The recent decline has come despite the company’s management raising 2025 sales guidance with its first-quarter earnings report. Its flagship product also came to market early in 2023, eliminating FDA approval risk. The drug is powering impressive revenue growth for the company as well.

The company is question is TG Therapeutics TGTX, whose main asset is a monoclonal antibody called ublituximab, better known by its brand name Briumvi. It became approved for the treatment of relapsing forms of multiple sclerosis, or RMS, at the close of 2022 and hit the market soon thereafter.
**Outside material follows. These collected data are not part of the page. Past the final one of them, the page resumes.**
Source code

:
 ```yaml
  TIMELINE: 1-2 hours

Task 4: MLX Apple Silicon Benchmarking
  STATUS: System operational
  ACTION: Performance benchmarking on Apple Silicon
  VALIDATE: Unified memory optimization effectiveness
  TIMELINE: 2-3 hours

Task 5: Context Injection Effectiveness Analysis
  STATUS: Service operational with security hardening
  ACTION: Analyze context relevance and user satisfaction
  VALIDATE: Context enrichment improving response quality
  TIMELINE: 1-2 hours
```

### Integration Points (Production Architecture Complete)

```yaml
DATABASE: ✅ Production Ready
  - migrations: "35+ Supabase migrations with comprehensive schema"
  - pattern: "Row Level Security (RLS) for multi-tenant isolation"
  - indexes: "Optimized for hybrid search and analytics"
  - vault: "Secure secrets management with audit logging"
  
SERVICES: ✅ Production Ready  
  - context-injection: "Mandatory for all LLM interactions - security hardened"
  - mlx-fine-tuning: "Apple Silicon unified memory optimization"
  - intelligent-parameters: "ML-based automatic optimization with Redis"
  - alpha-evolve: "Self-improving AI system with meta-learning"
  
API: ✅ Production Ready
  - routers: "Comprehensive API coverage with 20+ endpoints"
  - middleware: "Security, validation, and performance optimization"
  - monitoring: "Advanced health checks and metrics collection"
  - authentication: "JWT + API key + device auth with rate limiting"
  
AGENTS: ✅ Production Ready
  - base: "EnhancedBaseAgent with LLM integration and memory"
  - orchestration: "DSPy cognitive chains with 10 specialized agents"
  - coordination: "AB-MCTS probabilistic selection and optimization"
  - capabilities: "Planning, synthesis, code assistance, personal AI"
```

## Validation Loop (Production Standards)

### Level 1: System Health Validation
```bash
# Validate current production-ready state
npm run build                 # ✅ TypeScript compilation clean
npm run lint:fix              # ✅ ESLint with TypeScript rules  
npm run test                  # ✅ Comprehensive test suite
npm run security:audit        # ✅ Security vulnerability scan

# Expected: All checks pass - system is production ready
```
Briumvi is positioned within an evolving competitive environment but has some advantages over competitors including around cost. In addition, TG has taken a multi-prong approach to growing its presence in this space, featuring five-year open-label extension data from its two Phase 3 trials. This revealed that 92% of patients were free from disability progression after five years of treatment with a microscopic ARR of 0.02, equivalent to one relapse occurring every 50 years of patient treatment. Furthermore, no new safety signals emerged. 

Company management is also pursuing a subcutaneous or SC version of Briumvi as well as evaluating its flagship drug for other indications. Albeit these are early-stage efforts.
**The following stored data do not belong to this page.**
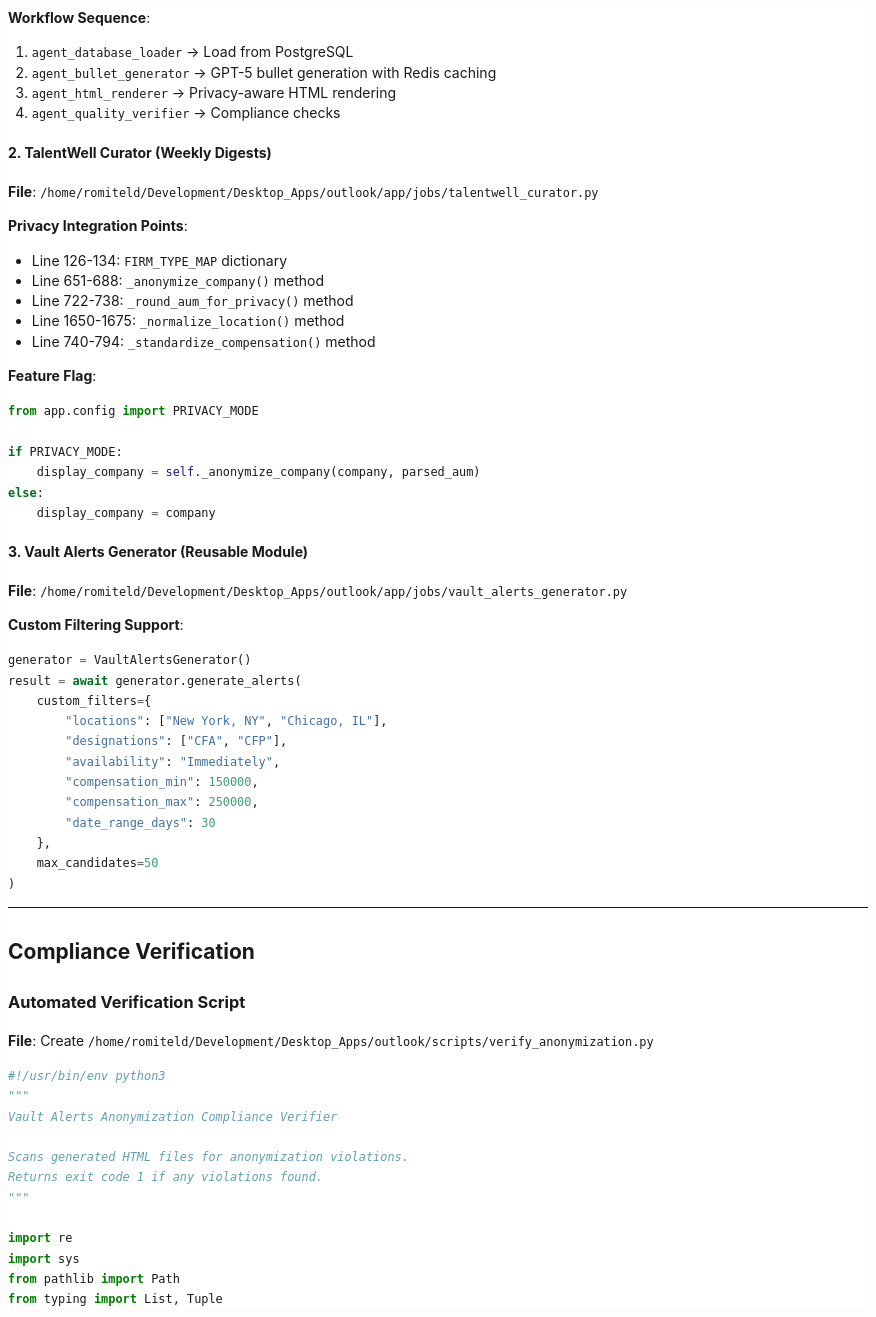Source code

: **Workflow Sequence**:
1. `agent_database_loader` → Load from PostgreSQL
2. `agent_bullet_generator` → GPT-5 bullet generation with Redis caching
3. `agent_html_renderer` → Privacy-aware HTML rendering
4. `agent_quality_verifier` → Compliance checks

#### 2. TalentWell Curator (Weekly Digests)
**File**: `/home/romiteld/Development/Desktop_Apps/outlook/app/jobs/talentwell_curator.py`

**Privacy Integration Points**:
- Line 126-134: `FIRM_TYPE_MAP` dictionary
- Line 651-688: `_anonymize_company()` method
- Line 722-738: `_round_aum_for_privacy()` method
- Line 1650-1675: `_normalize_location()` method
- Line 740-794: `_standardize_compensation()` method

**Feature Flag**:
```python
from app.config import PRIVACY_MODE

if PRIVACY_MODE:
    display_company = self._anonymize_company(company, parsed_aum)
else:
    display_company = company
```

#### 3. Vault Alerts Generator (Reusable Module)
**File**: `/home/romiteld/Development/Desktop_Apps/outlook/app/jobs/vault_alerts_generator.py`

**Custom Filtering Support**:
```python
generator = VaultAlertsGenerator()
result = await generator.generate_alerts(
    custom_filters={
        "locations": ["New York, NY", "Chicago, IL"],
        "designations": ["CFA", "CFP"],
        "availability": "Immediately",
        "compensation_min": 150000,
        "compensation_max": 250000,
        "date_range_days": 30
    },
    max_candidates=50
)
```

---

## Compliance Verification

### Automated Verification Script

**File**: Create `/home/romiteld/Development/Desktop_Apps/outlook/scripts/verify_anonymization.py`

```python
#!/usr/bin/env python3
"""
Vault Alerts Anonymization Compliance Verifier

Scans generated HTML files for anonymization violations.
Returns exit code 1 if any violations found.
"""

import re
import sys
from pathlib import Path
from typing import List, Tuple
```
First-quarter results showed that Briumvi achieved year-over-year revenue growth of 135% in U.S. net sales that came in a tad under $120 million. Management also raised its 2025 net sales guidance for the drug to $560 million from $525 million. 
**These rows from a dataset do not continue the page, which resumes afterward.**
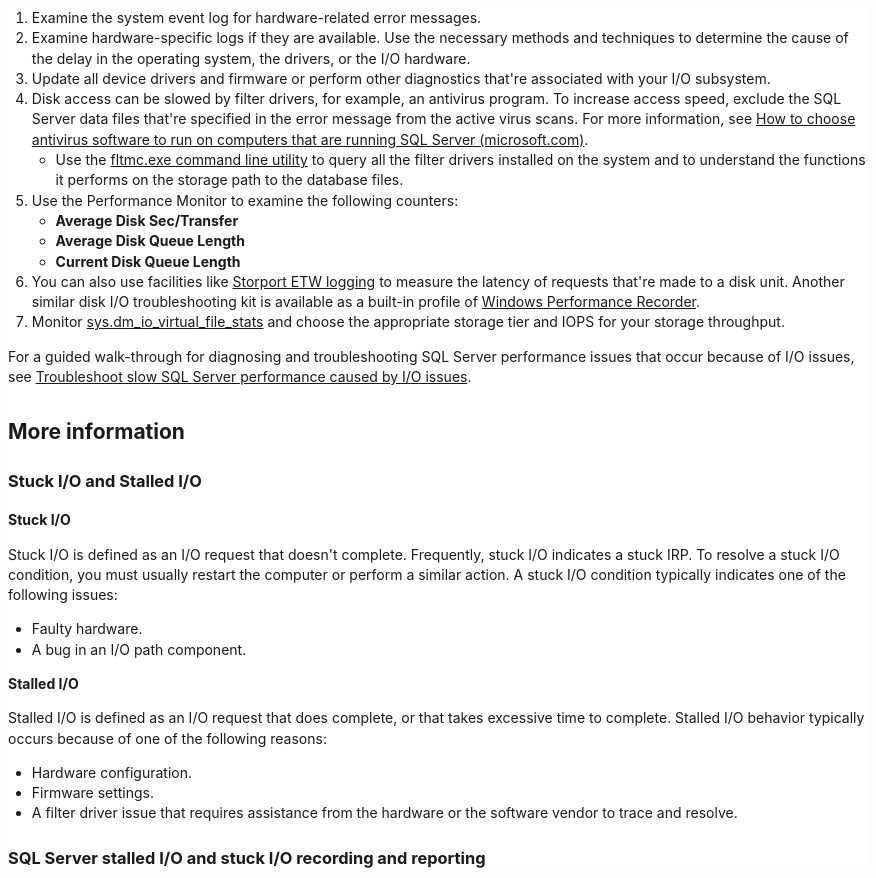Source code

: 1. Examine the system event log for hardware-related error messages.
1. Examine hardware-specific logs if they are available.  Use the necessary methods and techniques to determine the cause of the delay in the operating system, the drivers, or the I/O hardware.
1. Update all device drivers and firmware or perform other diagnostics that're associated with your I/O subsystem.
1. Disk access can be slowed by filter drivers, for example, an antivirus program. To increase access speed, exclude the SQL Server data files that're specified in the error message from the active virus scans. For more information, see [How to choose antivirus software to run on computers that are running SQL Server (microsoft.com)](https://support.microsoft.com/topic/how-to-choose-antivirus-software-to-run-on-computers-that-are-running-sql-server-feda079b-3e24-186b-945a-3051f6f3a95b).
    - Use the [fltmc.exe command line utility](/windows-hardware/drivers/ifs/development-and-testing-tools) to query all the filter drivers installed on the system and to understand the functions it performs on the storage path to the database files.
1. Use the Performance Monitor to examine the following counters:
    - **Average Disk Sec/Transfer**
    - **Average Disk Queue Length**
    - **Current Disk Queue Length**
1. You can also use facilities like [Storport ETW logging](/archive/blogs/ntdebugging/storport-etw-logging-to-measure-requests-made-to-a-disk-unit) to measure the latency of requests that're made to a disk unit. Another similar disk I/O troubleshooting kit is available as a built-in profile of [Windows Performance Recorder](/windows-hardware/test/wpt/introduction-to-wpr).
1. Monitor [sys.dm_io_virtual_file_stats](../system-dynamic-management-views/sys-dm-io-virtual-file-stats-transact-sql.md) and choose the appropriate storage tier and IOPS for your storage throughput.

For a guided walk-through for diagnosing and troubleshooting SQL Server performance issues that occur because of I/O issues, see [Troubleshoot slow SQL Server performance caused by I/O issues](/troubleshoot/sql/performance/troubleshoot-sql-io-performance).

## More information

### Stuck I/O and Stalled I/O

**Stuck I/O**

Stuck I/O is defined as an I/O request that doesn't complete. Frequently, stuck I/O indicates a stuck IRP. To resolve a stuck I/O condition, you must usually restart the computer or perform a similar action. A stuck I/O condition typically indicates one of the following issues:
- Faulty hardware.
- A bug in an I/O path component.

**Stalled I/O**

Stalled I/O is defined as an I/O request that does complete, or that takes excessive time to complete. Stalled I/O behavior typically occurs because of one of the following reasons:

- Hardware configuration.
- Firmware settings.
- A filter driver issue that requires assistance from the hardware or the software vendor to trace and resolve.

### SQL Server stalled I/O and stuck I/O recording and reporting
What dinged the stock a bit following those results was the bottom line was below expectations as management is more focused on growing market share right now. TG does have funding in place to reach profitability later this year without the need for any capital raises. In addition, Briumvi is manufactured in South Korea and is subject to the Trump administration’s ever evolving tariff policies. That said, this monoclonal antibody’s cost of goods sold is quite small compared to the list price of Briumvi.

It also should be noted that Briumvi is just starting to hit the market in Europe via a commercial agreement the company recently reached and that should soon start generating considerable milestone payouts and royalites. 

The current analyst firm consensus has both revenues and profits scaling impressively over the next few years with the company generating north of $3.50 a share of earnings in 2028. The stock currently trades around $36.

I don’t mind holding this name over the longer term within my portfolio. Still, I wouldn’t mind a lower entry price or just another consistent single with a covered call trade that ends up expiring in the money. 

Option Strategy

This is how one can initiate a holding in TGTX with a covered call order. As a reminder, covered call orders involve buying an equity and simultaneously selling just out of the money call strikes against the new position.

Using the November $30 call strikes, fashion a covered call order with a net debit in the $26.25 to $26.75 a share range (net stock price - option premium). 

This strategy provides downside protection of just over 25% with upside potential of around 13% even if this equity trades down significantly over the option duration.

Note: For those investors looking for more potential upside while accepting less downside protection, use the November $35 call strikes with a net debit range of between $29.00 to $29.50 a share.

At the time of publication, Jensen was long TGTX.